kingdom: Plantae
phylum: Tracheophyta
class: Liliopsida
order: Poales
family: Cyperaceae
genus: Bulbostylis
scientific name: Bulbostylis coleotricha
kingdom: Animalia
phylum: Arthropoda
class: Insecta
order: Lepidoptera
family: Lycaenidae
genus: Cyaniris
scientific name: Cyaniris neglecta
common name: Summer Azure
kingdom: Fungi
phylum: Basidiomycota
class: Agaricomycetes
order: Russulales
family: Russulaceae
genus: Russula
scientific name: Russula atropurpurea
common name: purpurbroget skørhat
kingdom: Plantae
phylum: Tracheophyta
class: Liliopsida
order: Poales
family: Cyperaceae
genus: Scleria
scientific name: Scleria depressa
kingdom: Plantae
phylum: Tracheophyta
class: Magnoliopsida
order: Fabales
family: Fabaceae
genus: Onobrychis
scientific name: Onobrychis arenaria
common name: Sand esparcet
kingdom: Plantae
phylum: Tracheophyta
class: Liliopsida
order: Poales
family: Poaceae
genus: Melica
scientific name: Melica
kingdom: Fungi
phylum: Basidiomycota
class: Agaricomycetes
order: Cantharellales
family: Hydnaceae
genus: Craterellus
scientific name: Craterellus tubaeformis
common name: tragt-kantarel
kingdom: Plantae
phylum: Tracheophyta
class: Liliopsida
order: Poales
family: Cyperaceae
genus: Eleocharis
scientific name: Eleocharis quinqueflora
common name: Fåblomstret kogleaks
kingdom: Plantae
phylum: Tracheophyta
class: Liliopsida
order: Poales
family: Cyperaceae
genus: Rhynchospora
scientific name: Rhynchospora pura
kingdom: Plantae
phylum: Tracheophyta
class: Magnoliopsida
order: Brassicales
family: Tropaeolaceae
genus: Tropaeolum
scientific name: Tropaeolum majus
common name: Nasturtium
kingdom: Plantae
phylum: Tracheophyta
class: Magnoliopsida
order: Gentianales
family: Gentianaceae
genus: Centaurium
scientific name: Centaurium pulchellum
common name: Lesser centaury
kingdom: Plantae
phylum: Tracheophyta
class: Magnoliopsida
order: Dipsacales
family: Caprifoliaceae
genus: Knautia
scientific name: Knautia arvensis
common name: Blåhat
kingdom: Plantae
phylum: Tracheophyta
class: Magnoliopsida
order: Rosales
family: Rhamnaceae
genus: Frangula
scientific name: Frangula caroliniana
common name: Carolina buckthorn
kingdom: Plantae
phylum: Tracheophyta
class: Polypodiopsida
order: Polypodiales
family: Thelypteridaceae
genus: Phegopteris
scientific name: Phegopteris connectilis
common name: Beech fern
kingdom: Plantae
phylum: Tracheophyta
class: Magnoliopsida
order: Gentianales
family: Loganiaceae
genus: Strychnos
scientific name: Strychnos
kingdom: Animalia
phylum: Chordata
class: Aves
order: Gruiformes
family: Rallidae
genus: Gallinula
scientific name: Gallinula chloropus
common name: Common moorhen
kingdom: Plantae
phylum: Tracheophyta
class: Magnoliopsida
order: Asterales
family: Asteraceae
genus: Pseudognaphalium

+++++

Task details ::
Copy every line of the records above, keeping each word, spelling and letter case the same.

Task response ::
kingdom: Plantae
phylum: Tracheophyta
class: Liliopsida
order: Poales
family: Cyperaceae
genus: Bulbostylis
scientific name: Bulbostylis coleotricha
kingdom: Animalia
phylum: Arthropoda
class: Insecta
order: Lepidoptera
family: Lycaenidae
genus: Cyaniris
scientific name: Cyaniris neglecta
common name: Summer Azure
kingdom: Fungi
phylum: Basidiomycota
class: Agaricomycetes
order: Russulales
family: Russulaceae
genus: Russula
scientific name: Russula atropurpurea
common name: purpurbroget skørhat
kingdom: Plantae
phylum: Tracheophyta
class: Liliopsida
order: Poales
family: Cyperaceae
genus: Scleria
scientific name: Scleria depressa
kingdom: Plantae
phylum: Tracheophyta
class: Magnoliopsida
order: Fabales
family: Fabaceae
genus: Onobrychis
scientific name: Onobrychis arenaria
common name: Sand esparcet
kingdom: Plantae
phylum: Tracheophyta
class: Liliopsida
order: Poales
family: Poaceae
genus: Melica
scientific name: Melica
kingdom: Fungi
phylum: Basidiomycota
class: Agaricomycetes
order: Cantharellales
family: Hydnaceae
genus: Craterellus
scientific name: Craterellus tubaeformis
common name: tragt-kantarel
kingdom: Plantae
phylum: Tracheophyta
class: Liliopsida
order: Poales
family: Cyperaceae
genus: Eleocharis
scientific name: Eleocharis quinqueflora
common name: Fåblomstret kogleaks
kingdom: Plantae
phylum: Tracheophyta
class: Liliopsida
order: Poales
family: Cyperaceae
genus: Rhynchospora
scientific name: Rhynchospora pura
kingdom: Plantae
phylum: Tracheophyta
class: Magnoliopsida
order: Brassicales
family: Tropaeolaceae
genus: Tropaeolum
scientific name: Tropaeolum majus
common name: Nasturtium
kingdom: Plantae
phylum: Tracheophyta
class: Magnoliopsida
order: Gentianales
family: Gentianaceae
genus: Centaurium
scientific name: Centaurium pulchellum
common name: Lesser centaury
kingdom: Plantae
phylum: Tracheophyta
class: Magnoliopsida
order: Dipsacales
family: Caprifoliaceae
genus: Knautia
scientific name: Knautia arvensis
common name: Blåhat
kingdom: Plantae
phylum: Tracheophyta
class: Magnoliopsida
order: Rosales
family: Rhamnaceae
genus: Frangula
scientific name: Frangula caroliniana
common name: Carolina buckthorn
kingdom: Plantae
phylum: Tracheophyta
class: Polypodiopsida
order: Polypodiales
family: Thelypteridaceae
genus: Phegopteris
scientific name: Phegopteris connectilis
common name: Beech fern
kingdom: Plantae
phylum: Tracheophyta
class: Magnoliopsida
order: Gentianales
family: Loganiaceae
genus: Strychnos
scientific name: Strychnos
kingdom: Animalia
phylum: Chordata
class: Aves
order: Gruiformes
family: Rallidae
genus: Gallinula
scientific name: Gallinula chloropus
common name: Common moorhen
kingdom: Plantae
phylum: Tracheophyta
class: Magnoliopsida
order: Asterales
family: Asteraceae
genus: Pseudognaphalium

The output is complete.